Frequently asked questions
- What are the key responsibilities for a Product Data Scientist at Google?
- As a Product Data Scientist at Google, you will define and report on key performance indicators, translate analysis results into business insights, develop hypotheses to enhance AI product performance using various ML techniques, design ML strategies for data enrichment, and build ML model prototypes from scratch to justify business impact.
- What educational background is required for the Product Data Scientist role at Google?
- A Bachelor's degree in Statistics, Mathematics, Data Science, Engineering, Physics, Economics, or a related quantitative field is required. Alternatively, 8 years of experience with a Master's degree in a relevant field is also accepted.

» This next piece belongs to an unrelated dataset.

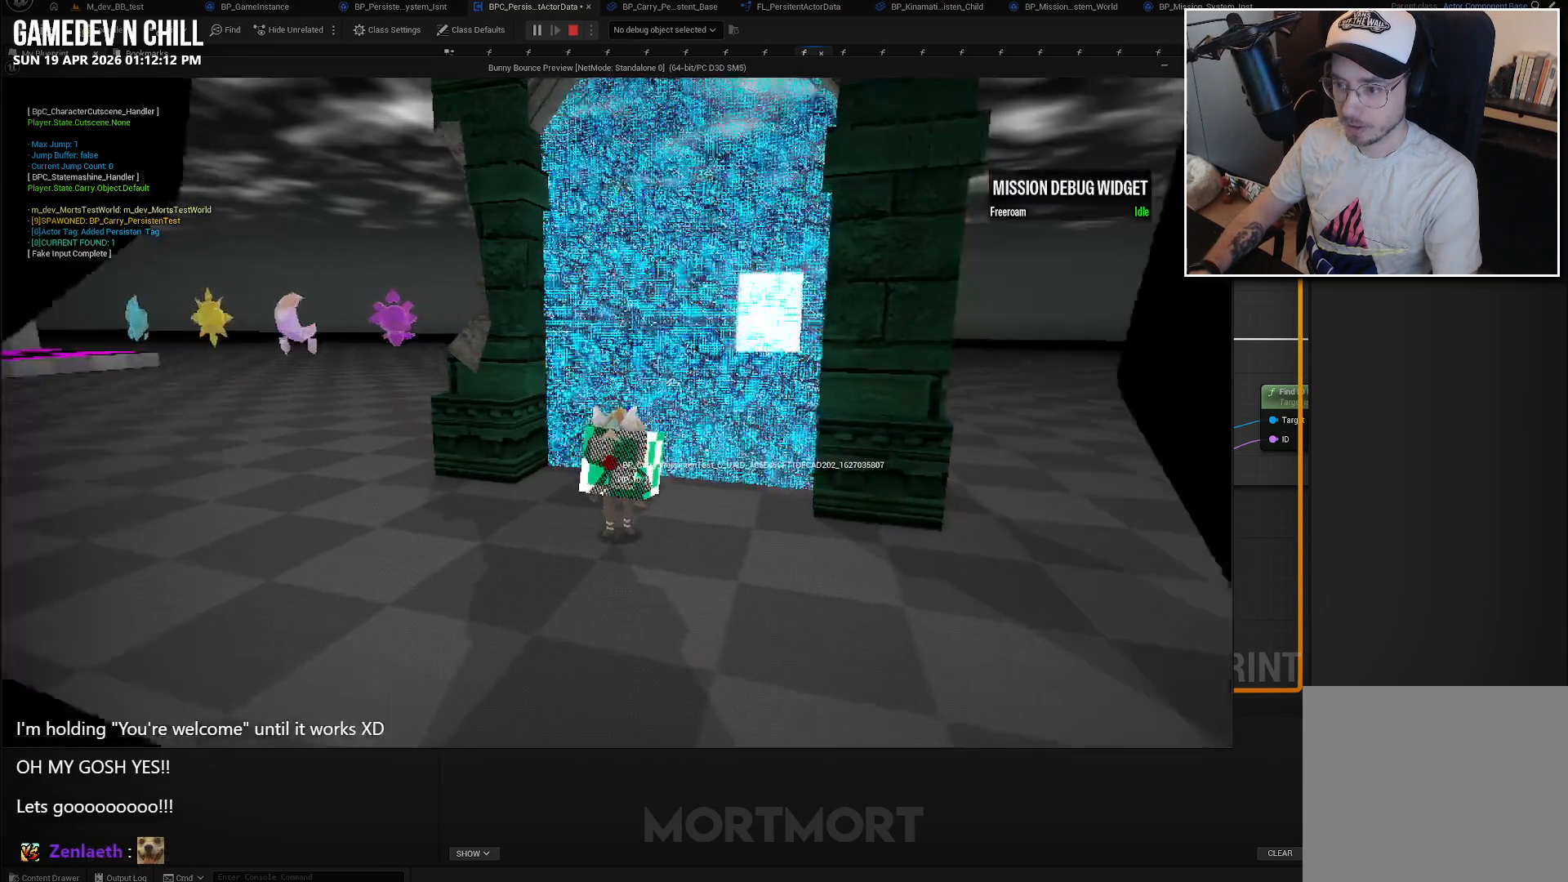
{"buttons": [], "left_stick": "right", "right_stick": "center", "events": [[50, "left_stick", "down-right"], [400, "left_stick", "right"]]}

- What kind of experience is preferred for this Google Data Scientist position?
- Preferred qualifications include experience developing at least one deep learning or conventional machine learning model for business impact, debugging throughput, latency, and response quality issues in AI products, and managing large-scale data transformation pipelines for ML model inference.
- How does the GTE Data Science team contribute to Google's enterprise goals?
- The GTE Data Science team's mission is to transform Google Enterprise business operations, supply chain, IT support, and internal tooling with AI and Advanced Analytics. They also enable operations and product teams through advanced analytics projects and build cross-functional services.
- What programming languages and tools are essential for a Product Data Scientist at Google?
- Proficiency in coding languages such as Python, R, and SQL is essential. Experience with statistical analysis and performing data analysis to solve product or business problems is also crucial.
- How can I best prepare my resume for a Product Data Scientist application at Google?
- Your resume should clearly detail your extensive experience in analytics and quantitative fields, specifically highlighting your ability to solve product or business problems. Emphasize your skills in statistical analysis, coding (Python, R, SQL), and any experience with machine learning model development and deployment. Quantify your impact whenever possible.
- What are Google's data scientists expected to do regarding AI product improvement?
- Data scientists are expected to develop hypotheses for enhancing AI product performance on various metrics. This involves researching techniques like prompt engineering, RAG, supervised finetuning, in-context learning, and integrating feedback loops with reinforcement learning.